Je suis Charli…sraël?

L'égrégore fonctionne à plein
L’égrégore fonctionne à plein

Les réseaux sociaux cultivent l’effet de masse pour le meilleur et pour le pire. Dans les affaires politiques de ce monde c’est souvent pour le pire et l’attentat chez Charlie hebdo n’y coupe pas. La vignette « Je suis Charlie » a donc fait un tabac sur les réseaux chez les soi-disants (les pauvres) défenseurs de la liberté d’expression. Ils n’ont pas compris qu’ils étaient manipulés encore une fois et par toujours les mêmes…

Ce n'est qu'une caricature et j'ai le droit avec moi!
Ce n’est qu’une caricature et j’ai le droit avec moi!

« Je suis Charlie » écrit en hébreux, et en déplaçant les lettres, veut dire « Je suis Israël ». C’est un message clair envoyé par la communauté juive internationale pour amener le goy à pleurer sur Israël ce pays si souvent confronté au terrorisme islamique…le pauvre. C’est un attentat qui doit amener le bon citoyen français à prendre fait et cause pour Israël et contre les palestiniens. Un attentat qui doit faire pencher la balance du bon côté. Il fallait appuyer un peu plus d’un côté pour y parvenir, ils sont sur le bon chemin. Certains vont même jusqu’à faire le parallèle avec l’affaire Dreyfus qui aurait permis au peuple de France de défendre la liberté d’expression à moins que ce ne soit seulement l’acceptation de sa soumission…

Cet attentat est un crime contre la démocratie et contre la république disent-ils, ils nous proposent donc de descendre dans la rue pour la défendre, pour la sauver du péril! Du péril juif? Non vindieu! C’est une pensée antisémite qui doit être absolument banni des réseaux sociaux, des infos et surtout des cerveaux des moutons français. Non du péril islamique qui menace gravement notre liberté.
On l’attaque donc par le biais de caricature bon enfant montrant un Mahomet nu ou se faisant sodomiser par une chèvre au nom de la bonne vieille liberté d’expression. On trouve aussi des caricatures de curés bien sûr mais, bizarrement, très peu de rabbins et de juifs. Surtout depuis l’arrivée de Caroline Fourest, égérie de BHL, au sein du comité de rédaction. Une dérive islamophobe qui confine au racisme pur et dure tel que le dénonçait Olivier Cyran qui y a travaillé de 1992 à 2001.

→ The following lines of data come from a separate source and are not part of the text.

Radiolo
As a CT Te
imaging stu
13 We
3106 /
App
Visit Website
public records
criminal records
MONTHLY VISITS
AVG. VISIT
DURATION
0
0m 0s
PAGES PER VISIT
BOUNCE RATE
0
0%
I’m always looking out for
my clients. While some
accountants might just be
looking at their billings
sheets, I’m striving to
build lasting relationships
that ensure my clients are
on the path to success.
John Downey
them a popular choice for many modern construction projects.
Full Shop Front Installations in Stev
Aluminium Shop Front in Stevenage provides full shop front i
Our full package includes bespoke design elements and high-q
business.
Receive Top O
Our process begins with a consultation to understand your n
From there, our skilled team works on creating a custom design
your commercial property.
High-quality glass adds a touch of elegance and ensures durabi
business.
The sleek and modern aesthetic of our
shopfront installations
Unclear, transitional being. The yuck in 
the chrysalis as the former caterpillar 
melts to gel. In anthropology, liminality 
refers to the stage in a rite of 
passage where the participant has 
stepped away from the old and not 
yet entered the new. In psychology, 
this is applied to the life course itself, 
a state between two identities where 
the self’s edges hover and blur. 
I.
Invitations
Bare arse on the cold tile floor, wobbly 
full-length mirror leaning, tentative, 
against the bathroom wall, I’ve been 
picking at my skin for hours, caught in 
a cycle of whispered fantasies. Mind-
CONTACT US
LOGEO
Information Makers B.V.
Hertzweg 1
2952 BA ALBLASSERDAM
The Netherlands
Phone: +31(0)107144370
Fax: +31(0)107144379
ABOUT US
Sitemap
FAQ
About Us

Ce sont donc ces loustics défenseurs de la dérive raciste et islamophobe de Charlie Hebdo qui deviennent in fine grâce à cet attentat nos hérauts de la défense de la liberté d’expression. Quel pied de nez à nos valeurs! Quel détournement de la réalité si chers à nos maître bien pensants. Ce sont pourtant les premiers à avoir tenter de bailloner Dieudonné et Soral non? Pourtant que font-ils d’autres que de caricaturer le juif suprématiste? N’a-t-on pas le droit au nom de la liberté d’expression de dénoncer cette main mise de la synagogue sur NOTRE pays? Non. Le juif est un être supérieur, élu de Dieu, et en cela doit être protégé de toute vindicte populaire. C’est là le sens profond de la république. Et si elle s’oublie le juif élu se charge de lui faire remarquer en appelant au soutien de la communauté toute puissante.

Le logo « Je suis Charlie » transposable en hébreux en « Je suis Israël » est donc un égrégore puissant tout entier dédié à la cause du satanisme planétaire. Il est validé déjà sur l’ensemble de la planète. C’est un logo concept inventé rapidement par Joachim Roncin, directeur artistique chez Stylist magazine anglais qui véhicule toutes les crasseries du mondialisme libertaire affidées au suprématisme juif.

Mais voilà donc que ces hérauts de la cause de la liberté sont les premiers à parler de censure contre celles et ceux qui ne seraient pas du côté de la cause commune. On dévoile ainsi sur le net tout le côté obscur de la toile populaire contrôlée elle aussi par la communauté. Ce sont les premiers à faire le sale boulot de délateurs qu’ils aiment tant lorsque le pouvoir est de leur côté. Ce sont aussi les premiers à faire circuler les photos des présumés innocents sur la toile quitte à mettre leur vie en danger. Ils aiment être à l’avant-garde des révolutions qu’ils provoquent c’est dans leurs gènes. C’est là l’expression de leur gloire, de leur puissance mais peut-être aussi l’instrument de leur chute.